Effects of tibolone or continuous combined oestradiol and norethisterone acetate on lipids, high-density lipoprotein subfractions and apolipoproteins in postmenopausal women in a two-year, randomized, double-blind, placebo-controlled trial.

Abstract

To compare the effects of (a) tibolone, (b) continuous combined oestrogen plus progestogen and (c) placebo on plasma lipid and lipoprotein markers of cardiovascular risk in healthy postmenopausal women. Randomized, single-centre, placebo-controlled, double-blind study. One hundred and one postmenopausal women were randomized (1:1:1) into one of three groups taking daily 2.5mg tibolone, continuous oral oestradiol-17β 2mg plus norethisterone acetate 1mg daily (E2 /NETA) or placebo. Fasting serum lipid, lipoprotein and apolipoprotein concentrations measured at baseline and after 6, 12 and 24months of treatment. Both tibolone and E2 /NETA lowered plasma total cholesterol concentrations relative to placebo. With tibolone, high-density lipoprotein cholesterol (HDL-C) was reduced (-27% at 24months, P<.001), the greatest effect being in the cholesterol-enriched HDL2 subfraction (-40%, P<.001). Tibolone's effect on HDL concentrations was also apparent in the principal HDL protein component, apolipoprotein AI (-29% at 24months, P<.001).
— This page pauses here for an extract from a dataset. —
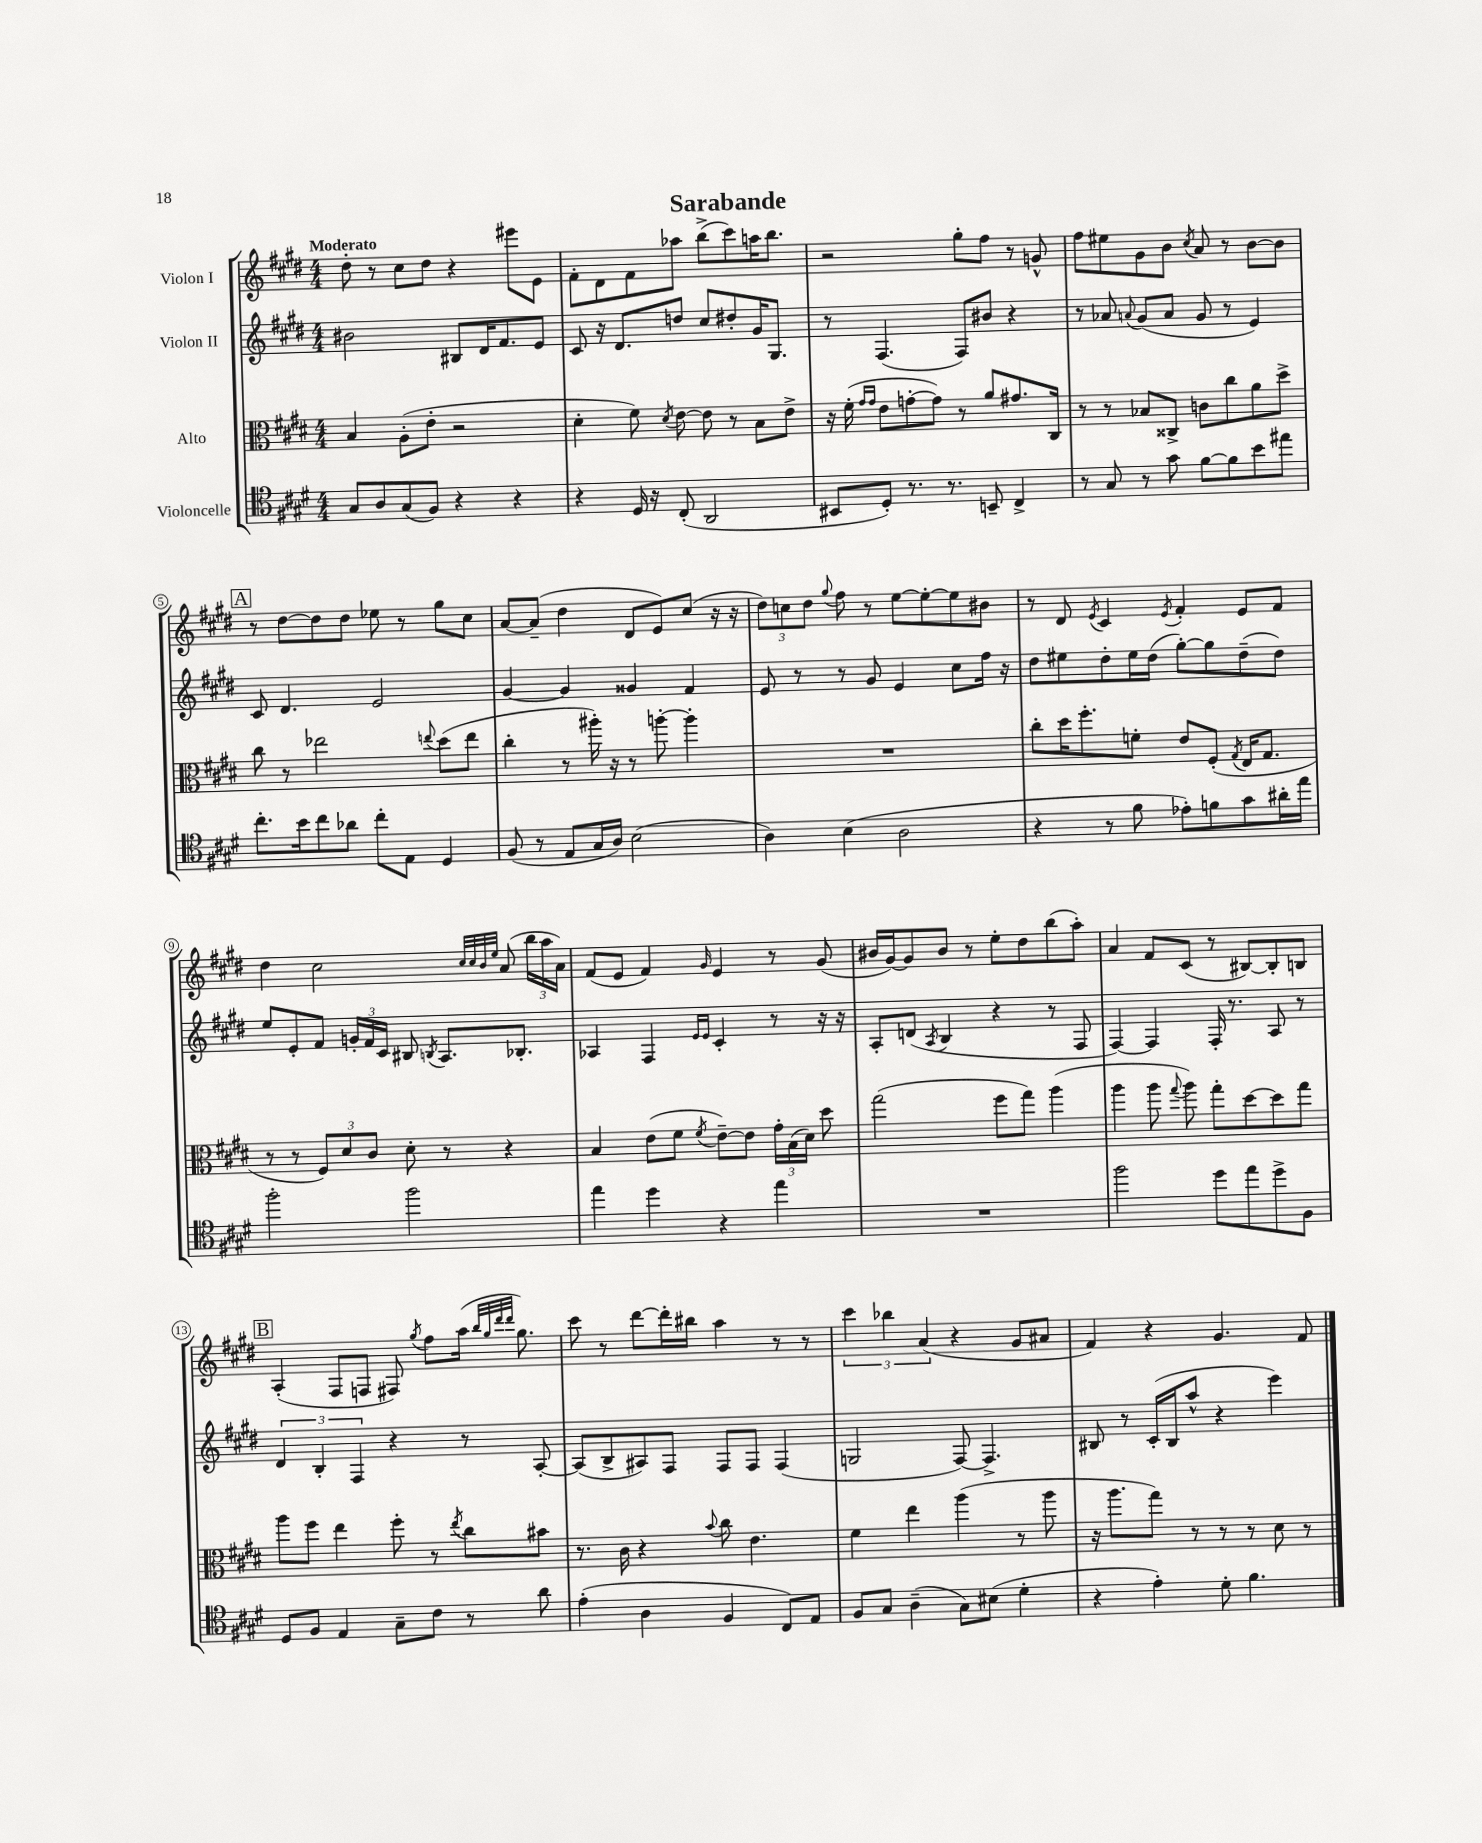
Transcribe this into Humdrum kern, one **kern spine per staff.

However, there was no significant effect of tibolone on low-density or very low-density lipoprotein cholesterol (LDL-C and VLDL-C, respectively). By contrast, the greatest reduction in cholesterol with E2 /NETA was in LDL-C (-22% at 24months, P=.008). E2 /NETA reduced HDL-C to a lesser extent than tibolone (-12% at 24months, P<.001). Effects on HDL apolipoproteins were similarly diminished relative to tibolone. E2 /NETA had no effect on VLDL-C or on the protein component of LDL, apolipoprotein B. Tibolone reduces serum HDL. E2 /NETA reduces LDL cholesterol but not apolipoprotein B, suggesting decreased cholesterol loading of LDL. Any impact these changes may have on CVD risk needs further investigation.